Premium
Seizures induce obstructive apnea in DBA/2J audiogenic seizure‐prone mice: Lifesaving impact of tracheal implants
Author(s) -
Irizarry Rachel,
Sukato Daniel,
Kollmar Richard,
Schild Samuel,
Silverman Joshua,
Sundaram Krishnamurthi,
Stephenson Stacy,
Stewart Mark
Publication year - 2020
Publication title -
epilepsia
Language(s) - English
Resource type - Journals
SCImago Journal Rank - 2.687
H-Index - 191
eISSN - 1528-1167
pISSN - 0013-9580
DOI - 10.1111/epi.16431
Subject(s) - laryngospasm , medicine , anesthesia , apnea , epilepsy , ketamine , respiratory arrest , obstructive sleep apnea , sudden death , airway , cardiology , psychiatry
The mechanism(s) for sudden death in epilepsy (SUDEP) remain(s) unknown, but seizure spread to brainstem areas serving autonomic and respiratory function is critical. In a rat model, we established a mechanism for SUDEP that involves seizure‐induced laryngospasm and obstructive apnea lasting until respiratory arrest. We hypothesized that DBA/2J mice, which display lethal audiogenic seizures, would be protected from death by implanting a tracheal T‐tube as a surrogate airway. In a 2 × 2 design, mice were implanted with either open or closed tracheal T‐tubes and treated with either low‐dose ketamine/xylazine to moderate thoracic spasm during the tonic seizure phase or no drug. Animals receiving both treatments had the highest survival rate, followed by animals receiving the open tube without ketamine/xylazine. The odds ratio for survival was >20 higher with an open T‐tube (odds ratio = 24.14).

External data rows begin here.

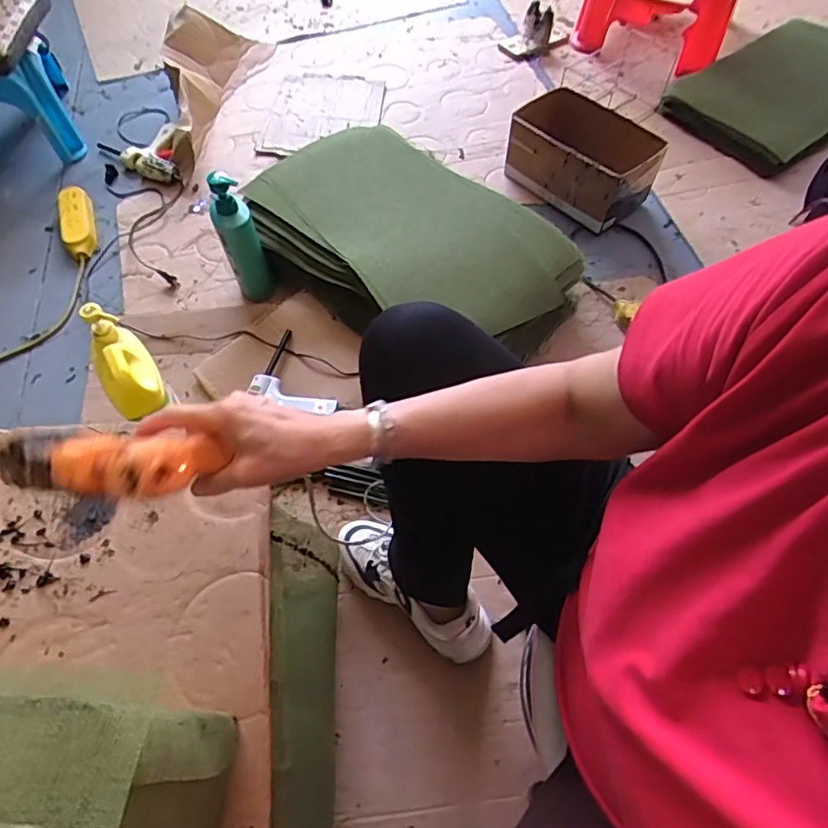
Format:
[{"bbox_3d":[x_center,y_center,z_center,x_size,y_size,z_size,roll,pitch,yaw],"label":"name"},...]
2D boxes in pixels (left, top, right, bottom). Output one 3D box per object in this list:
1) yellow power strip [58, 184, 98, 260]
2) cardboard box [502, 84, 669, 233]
[{"bbox_3d":[-0.714,-0.407,1.211,0.070,0.031,0.205,-18,63,-12],"label":"yellow power strip"},{"bbox_3d":[0.357,-0.544,1.226,0.286,0.169,0.155,38,66,18],"label":"cardboard box"}]

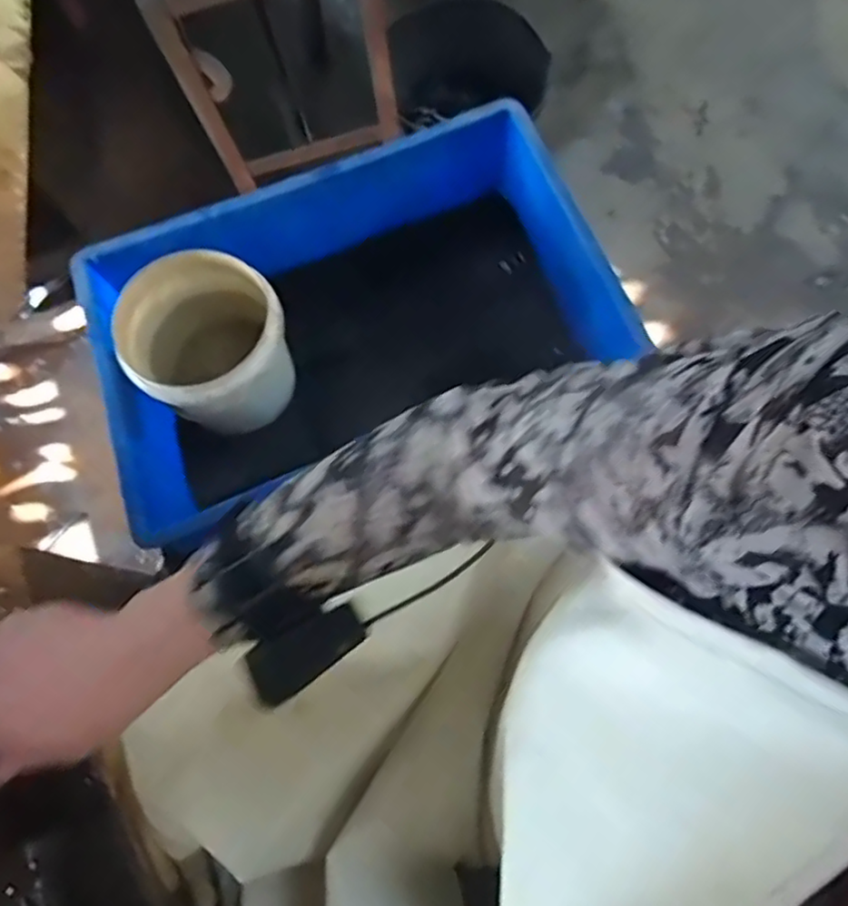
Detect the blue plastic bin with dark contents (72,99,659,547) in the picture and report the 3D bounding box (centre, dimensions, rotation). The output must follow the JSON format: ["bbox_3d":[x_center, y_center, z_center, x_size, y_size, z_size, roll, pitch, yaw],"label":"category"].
[{"bbox_3d":[-0.084,-0.125,0.704,0.510,0.192,0.340,-20,74,-7],"label":"blue plastic bin with dark contents"}]

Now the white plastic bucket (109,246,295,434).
[{"bbox_3d":[-0.224,-0.109,0.682,0.156,0.136,0.153,-15,73,-6],"label":"white plastic bucket"}]

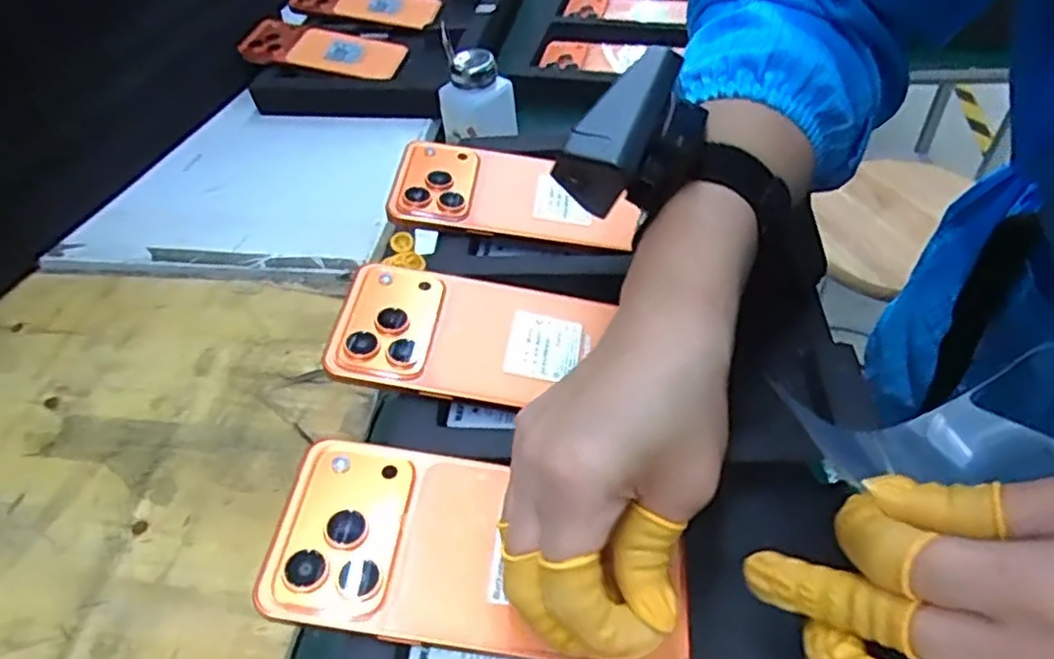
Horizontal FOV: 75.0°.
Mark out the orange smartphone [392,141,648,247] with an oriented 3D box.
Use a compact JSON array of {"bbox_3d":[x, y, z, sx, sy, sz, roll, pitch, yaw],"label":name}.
[{"bbox_3d":[-0.008,-0.088,0.437,0.149,0.007,0.078,8,52,-1],"label":"orange smartphone"}]

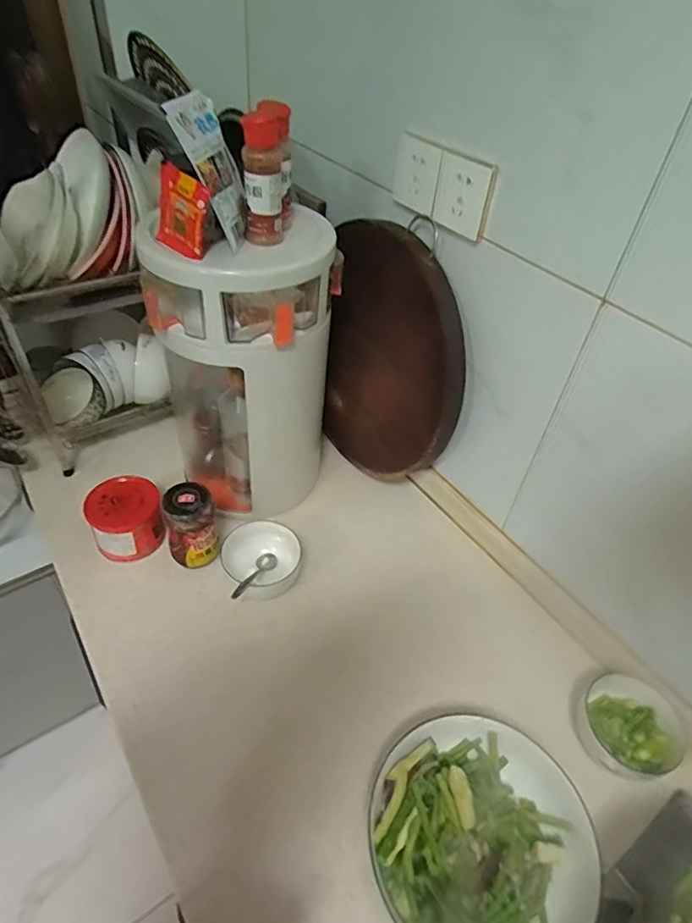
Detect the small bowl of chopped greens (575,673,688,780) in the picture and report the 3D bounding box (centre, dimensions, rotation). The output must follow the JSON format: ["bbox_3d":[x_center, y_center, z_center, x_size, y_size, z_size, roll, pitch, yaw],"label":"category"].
[{"bbox_3d":[0.332,0.309,0.630,0.102,0.042,0.117,30,49,22],"label":"small bowl of chopped greens"}]

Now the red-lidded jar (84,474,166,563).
[{"bbox_3d":[-0.307,0.081,0.756,0.091,0.088,0.090,3,45,-3],"label":"red-lidded jar"}]

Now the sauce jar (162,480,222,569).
[{"bbox_3d":[-0.212,0.093,0.742,0.060,0.130,0.065,3,45,-3],"label":"sauce jar"}]

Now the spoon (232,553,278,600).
[{"bbox_3d":[-0.121,0.152,0.718,0.023,0.025,0.121,14,10,8],"label":"spoon"}]

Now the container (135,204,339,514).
[{"bbox_3d":[-0.143,-0.136,0.765,0.209,0.400,0.218,-7,46,-14],"label":"container"}]

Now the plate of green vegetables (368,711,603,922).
[{"bbox_3d":[0.138,0.377,0.541,0.223,0.074,0.219,3,45,-3],"label":"plate of green vegetables"}]

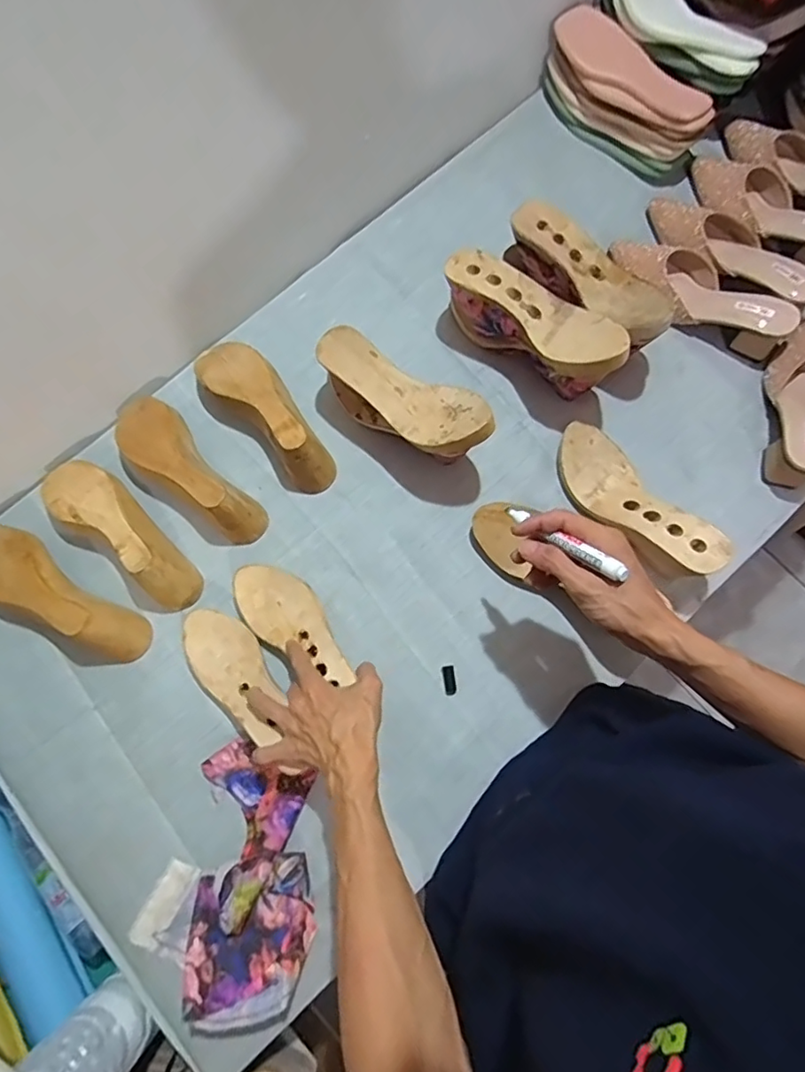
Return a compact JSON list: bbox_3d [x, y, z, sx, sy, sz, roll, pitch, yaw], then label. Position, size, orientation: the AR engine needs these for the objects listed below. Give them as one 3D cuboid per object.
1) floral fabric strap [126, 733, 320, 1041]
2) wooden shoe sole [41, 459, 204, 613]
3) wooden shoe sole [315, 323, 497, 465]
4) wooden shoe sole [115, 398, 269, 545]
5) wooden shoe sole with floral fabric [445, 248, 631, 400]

The impact of open tracheal tubes indicates that the mechanism of death in DBA/2J mice involves seizure‐induced upper airway obstruction until respiratory arrest. These results, our rat work, and our demonstration of inspiratory effort‐based electromyographic signals and electrocardiographic abnormalities in rats and humans suggest that seizure‐induced laryngospasm and obstructive apnea directly link seizure activity to respiratory arrest in these sudden death examples.